Bei anderen Banken in Europa sieht es nicht viel besser aus. Die am Freitag von Scholz und Wirtschaftsminister Peter Altmaier (CDU) angekündigten Liquiditätshilfen für angeschlagene Unternehmen sind somit auch eine Stützungsmaßnahme für die Banken.
Saudis verschärfen Krise - und erleichtern sie
Aber Finanzinstitute sind nicht allein die Hauptverlierer. Durchgeschüttelt wird auch die Ölbranche. Der Nachfrageschock des „sudden stop“ in China und der Streit im Produzentenkartell Opec haben die Rohölpreise seit Jahresbeginn halbiert.
Saudi-Arabien will keine Produktionsdrosselung, offenbar verspricht sich das Königreich, das seinen staatlichen Konzern Aramco erst im Herbst an die Börse brachte, von einem Preiskrieg Vorteile. Die Aramco-Aktie brach denn auch deutlich weniger ein als die anderer Ölgiganten. Die vorerst zurückgehende Nachfrage nach Rohöl im Zuge der Coronakrise wird den Preis unten halten. Was für Länder wie Deutschland ein kleines Konjunkturstützungsprogramm ist, hat für schwächere Ölstaaten in Afrika oder Lateinamerika immense negative Folgen. Auch für Russland, dessen Etat von einem möglichst hohen Ölpreis abhängt.

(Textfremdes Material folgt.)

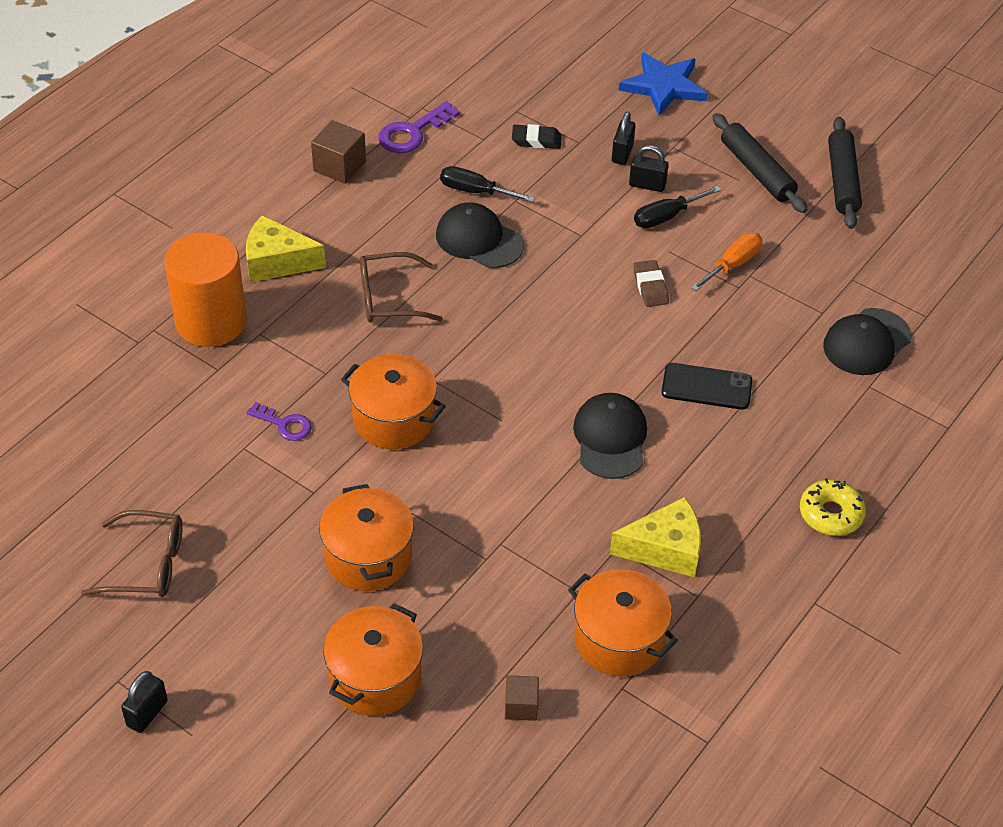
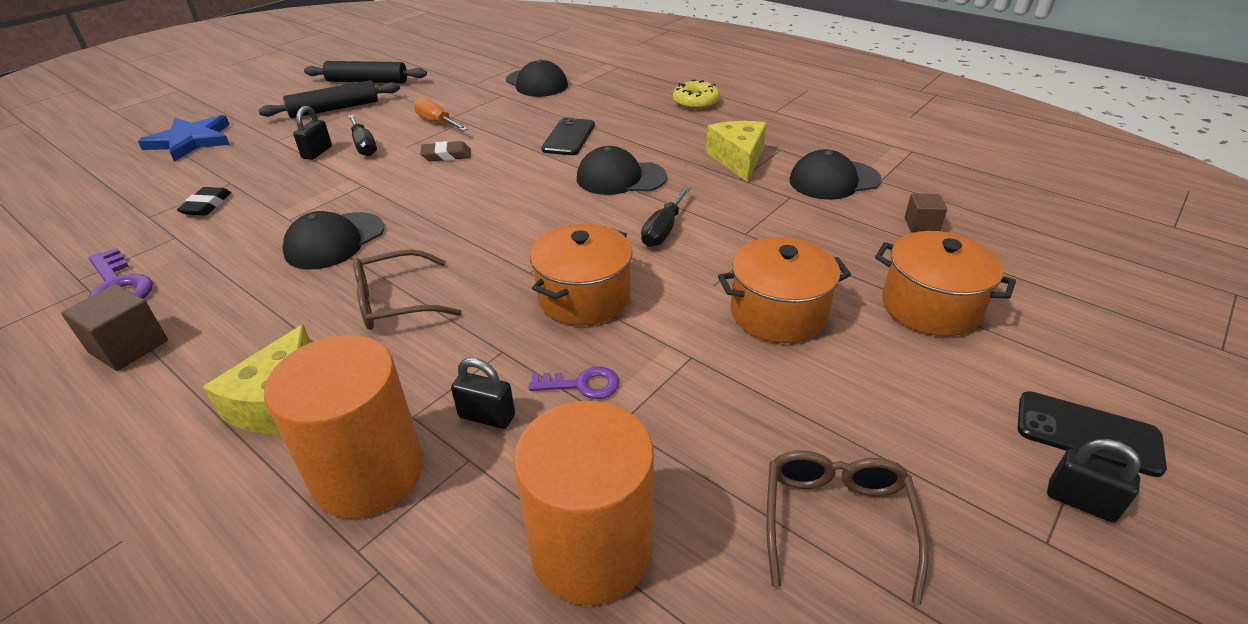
camera: 85 degrees left, 10 degrees down
purple key [246,402,312,441] -> purple key turned 60 degrees clockwise [529,366,620,399]
brown glasses [360,252,443,323] -> brown glasses turned 75 degrees clockwise [353,249,462,330]
black screwdriver [440,166,535,202] -> black screwdriver moved to [641,186,691,247]
orange pot [568,569,678,677] -> black cap [789,149,882,200]
black padlock [612,111,636,165] -> black padlock moved to [451,358,515,429]
none -> orange cylinder [513,401,654,605]
none -> black phone [1018,391,1167,477]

Vor allem aber schadet es der Fracking-Branche in den USA, die zu dem stark gesunkenen Preis nicht konkurrenzfähig ist. Sollte es dort zu Pleiten kommen, könnte das auch den Markt für höherverzinste Unternehmensanleihen nach unten reißen, auf dem gerade Ölfirmen einen hohen Anteil haben. Solche Anleihen, bis hin zu Junk Bonds mit hoher Ausfallwahrscheinlichkeit, sind wegen der langen Nullzinsphase und der damit verbundenen Renditeschwäche vieler Staatsanleihen bei Investoren stärker nachgefragt gewesen als vor der Finanzkrise. Ein Absturz in den USA würde wohl nach Europa schwappen.

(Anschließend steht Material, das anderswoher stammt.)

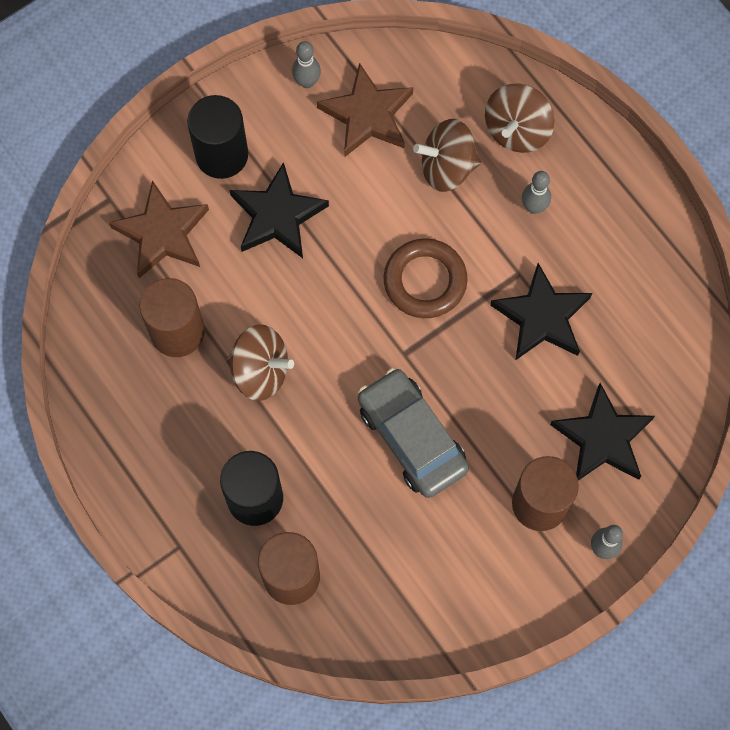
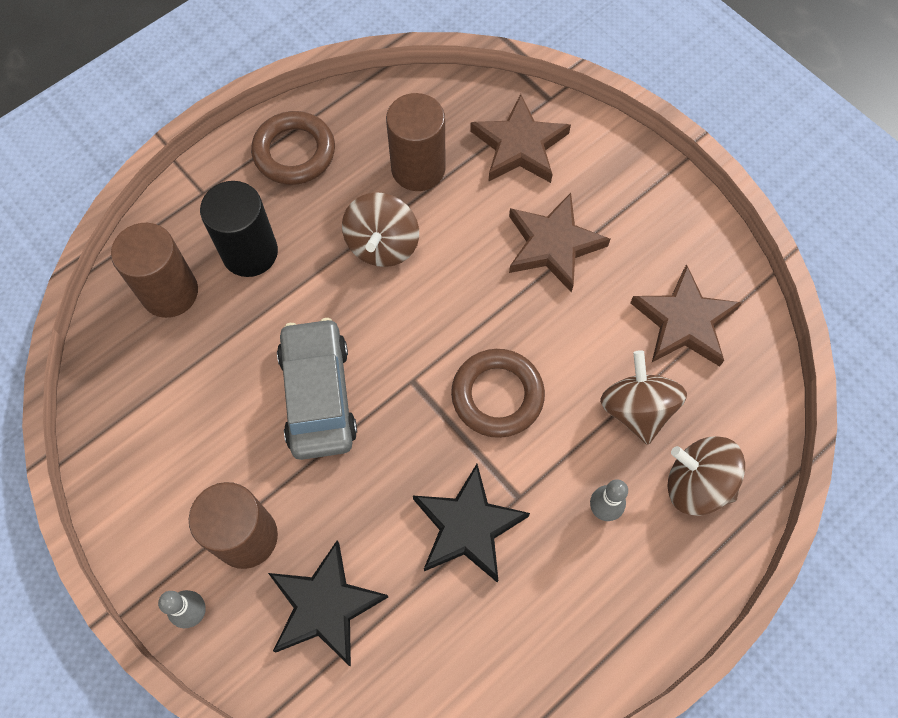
camera: 85 degrees right, 5 degrees down
black cylinder [187,95,248,179] -> none
black star [230,162,329,258] -> brown star [509,193,610,293]
grey bowling pin [292,41,321,88] -> none
grey car [358,368,469,498] -> grey car turned 60 degrees counterclockwise [277,318,357,460]
none -> brown ring [251,111,335,185]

Risiko Unternehmensschulden
Dass der Markt für Unternehmensanleihen (also die Verschuldung der Firmenwelt generell) ein neuralgischer Punkt ist, zeigt die Entscheidung der Europäischen Zentralbank, vermehrt solche Papiere zur Stützung aufzukaufen. Bisher galt das allerdings nur für sichere Anleihen, die riskanteren Papiere mit niedrigen Ratings blieben außen vor. Unklar ist vorerst, wie sich in dieser Krise die nach wie vor sehr hohe Verschuldung der Amerikaner – private Haushalte, Unternehmen und Staat stecken alle tief in der Kreide – auswirken wird.

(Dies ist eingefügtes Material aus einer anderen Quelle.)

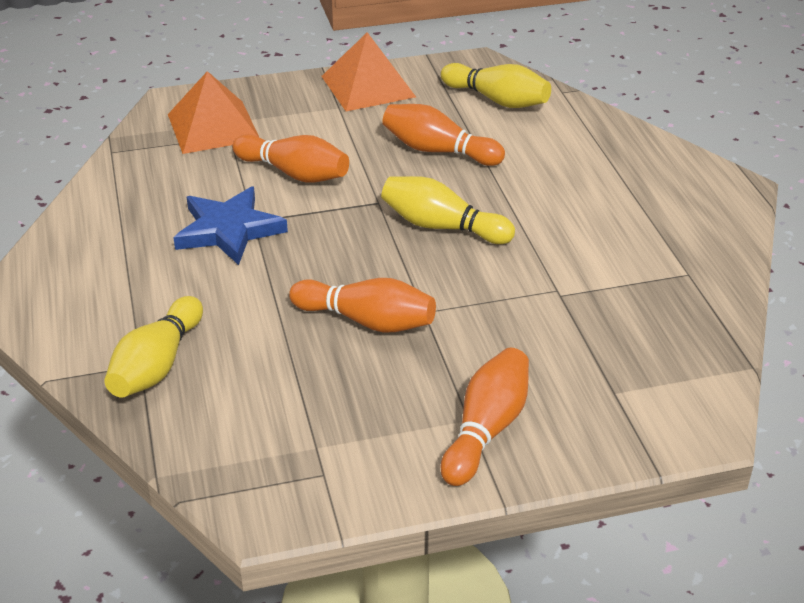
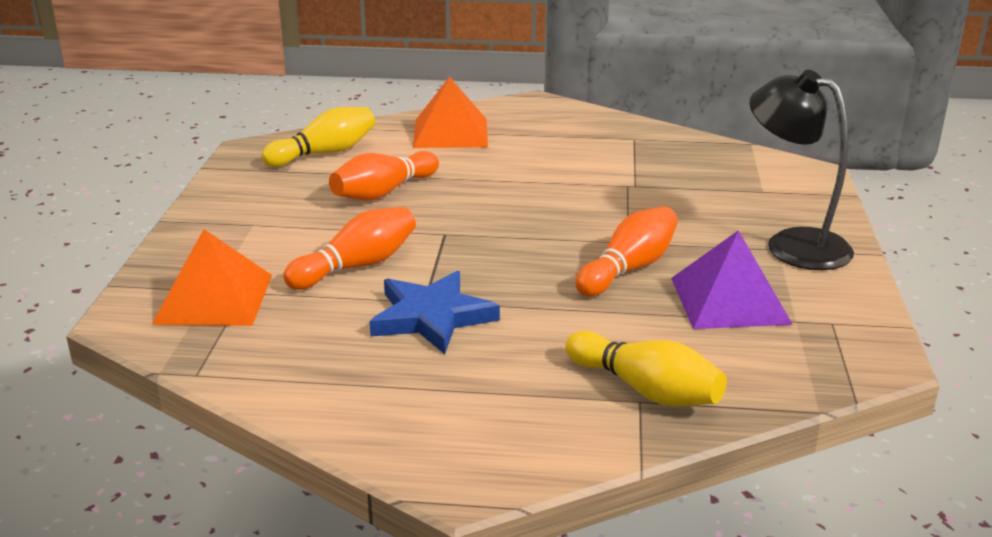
camera: 70 degrees left, 10 degrees down
orange pyramid [321,32,416,111] -> orange pyramid moved to [413,77,488,148]
yellow bowling pin [381,176,515,244] -> none
orange bowling pin [441,348,529,486] -> black lamp [749,70,854,270]
none -> purple pyramid [671,230,793,329]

Die Zürcher Ökonomen Stefano Ramelli und Alexander Wagner kamen in einer am Donnerstag publizierten Studie zum Schluss, dass hinter dem Crash am Aktienmarkt zunehmend die Befürchtung der Marktteilnehmer gestanden habe, dass wegen der hohen Schuldenstände „die Covid-19-Krise zu einer breiteren Finanzkrise werden könne“. Dass diese auch auf Staatsanleihen übergreifen könnte, darauf deuten die zuletzt stärker gesunkenen Kurse von Staatspapieren Italiens oder Spaniens hin.
Umsatzeinbußen drücken Wachstum
Unklar ist vorerst, wie hart die wirtschaftlichen Folgen der drastischen Maßnahmen gegen die Verbreitung des Virus in Europa sein werden – volkswirtschaftlich wie individuell bei den am meisten betroffenen Klein- und Mittelunternehmen in der Gastronomie, im Tourismus, im Kulturgewerbe, im Einzelhandel.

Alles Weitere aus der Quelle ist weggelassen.